The next change was to join the tree limb to the processed wood. This became the Graft series.  


Detail of Blister

Table for Darwin, 2004, 29" x 28" x 17", maple and mulberry limb

 

 

Your work references many domestic material items like chairs and clothing hangers, but some of your work includes more abstract grafts between branches and hair. Can you discuss the concept and why include hair as medium?

Chairs and clothes hangers are not only objects made by humans, they reflect the human form. Hair is a different, perhaps less abstract, signifier for humans. 

 

Can you delve into the specifics of how you work? How do you juxtapose the solid wood with the frays? What is the process like for bending that wood?

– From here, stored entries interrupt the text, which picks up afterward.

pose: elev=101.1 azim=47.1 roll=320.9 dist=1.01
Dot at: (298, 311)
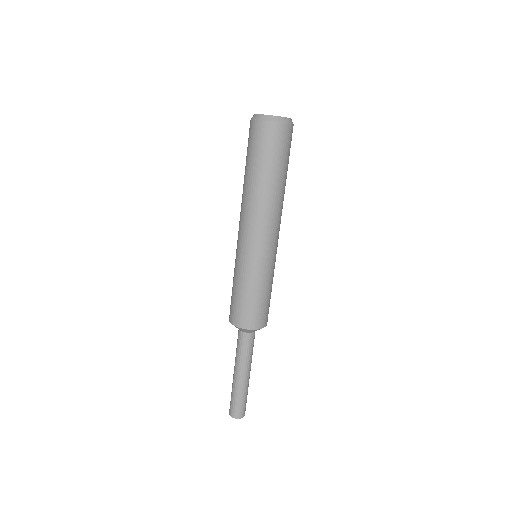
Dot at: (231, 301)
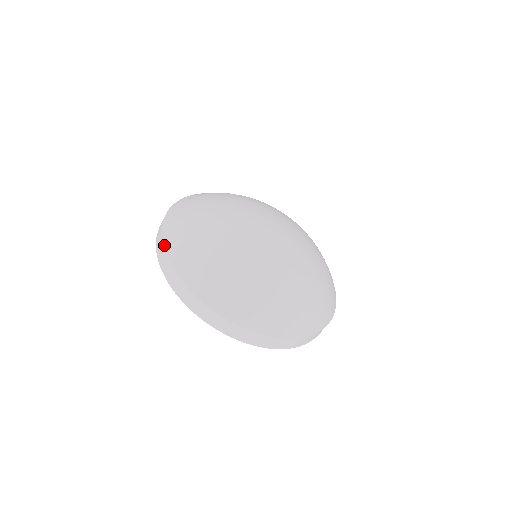
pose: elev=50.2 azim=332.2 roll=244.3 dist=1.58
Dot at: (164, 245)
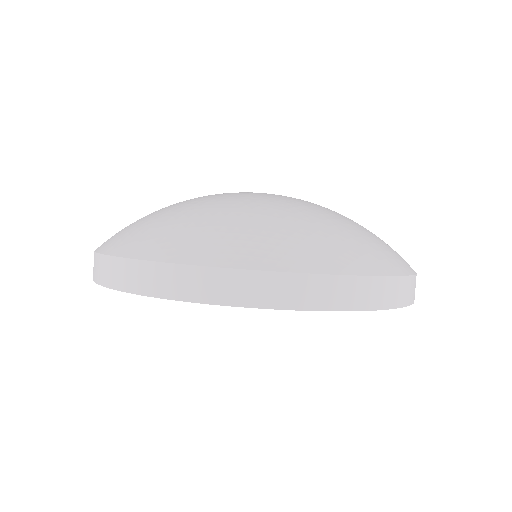
Dot at: (116, 255)
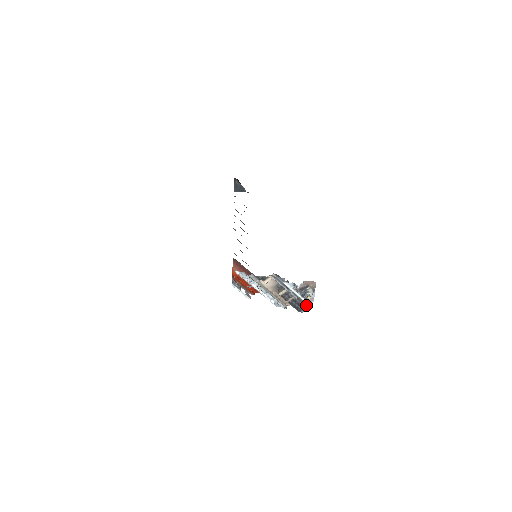
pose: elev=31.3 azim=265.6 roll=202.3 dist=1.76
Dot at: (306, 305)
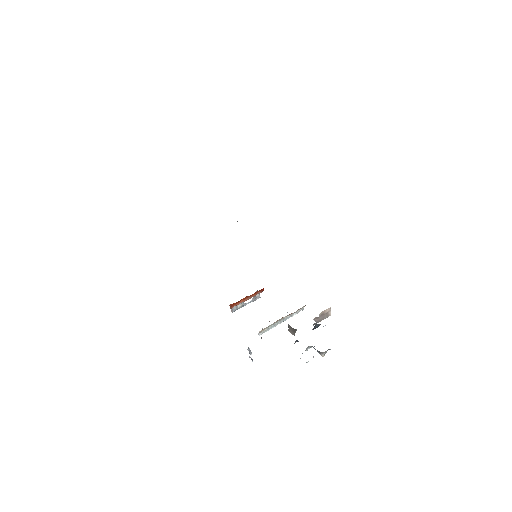
Dot at: (327, 313)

In the series Fray, the juxtaposition is gradual, not discrete. On one end there is a ubiquitous object, a coffee table, a clothes hanger, a baseball bat, a student desk. Gradually, as the object extends downward, or to the other side, unity breaks down and divisions appear. To bend the wood I either laminate thin strips or steam the wood. 

  

How do you choose the type of wood you work with? Is it significant? Do you source it from mills, or do you find it in the landscape? In ‘Table’, for instance — the wood is very unique with knots and angles, it almost looks root-like in structure.

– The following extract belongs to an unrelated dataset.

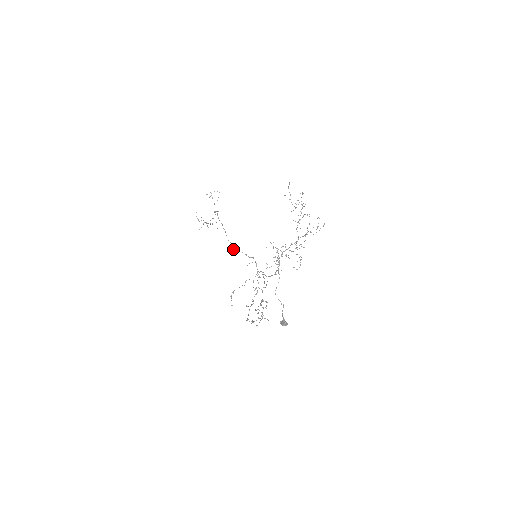
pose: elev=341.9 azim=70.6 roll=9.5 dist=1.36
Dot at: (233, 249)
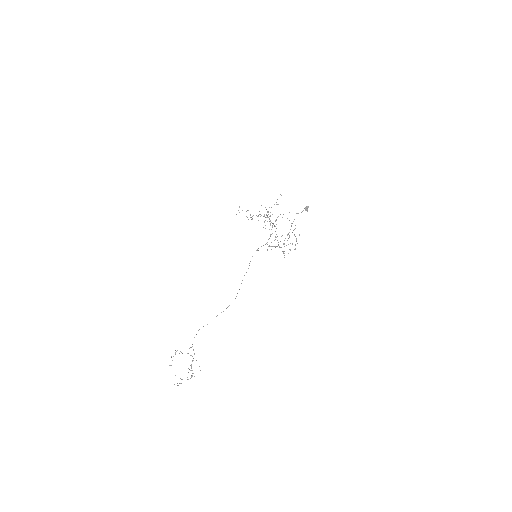
Dot at: occluded
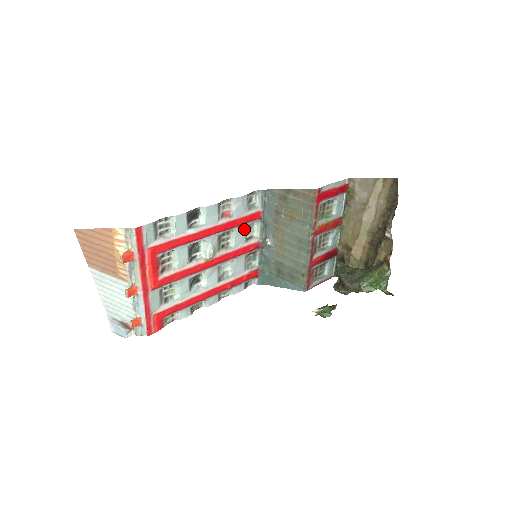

The wood comes from a variety of sources, our yard, construction sites, and mills. The mulberry wood you mentioned in Table is from our front yard. The mulberry branches, especially the older ones, are convoluted. I’ve used a tree stump that I found in a dumpster in Salt Lake. I’ve used wood from a cherry tree tin our yard hat was weakened and killed by shoot hole borers. 

 

The type of wood is always significant but in different ways. I used the trunk of a cherry tree I mentioned above when I built American Cherry, which was, in part, about of the myth of George Washington and the cherry tree. I also used branches from that tree for the legs of Vigilance (chair for James Inhofe) since one aspect of the piece was the idea of weakness and instability. In other works, such as Conversation, all of the wood is from a mill. I didn’t need a specific species, but I did want a wood that was plentiful, sustainable, and that would bend well with steam. 

 


 

Your works were on view at Museum of Art Fort Collins in the early summer of 2022, and will be on view at Modern West September - November, 2022. What’s next on your radar? Also, how do you transport this work?

Currently I am working on commissions for a couple who are building a new home in Ogden. Sometimes I ship the work in crates, but if the work is large and I need to transport more than 3-4, I will rent a 26’ box truck. I’ve developed numerous cleats, supports, and restraints that I can install in the truck to keep the work secure. 

 

What do you hope viewers see or consider after experiencing your work?

I hope the work is poetic and subversive. I hope it sparks dialogue and discussions among those who see it.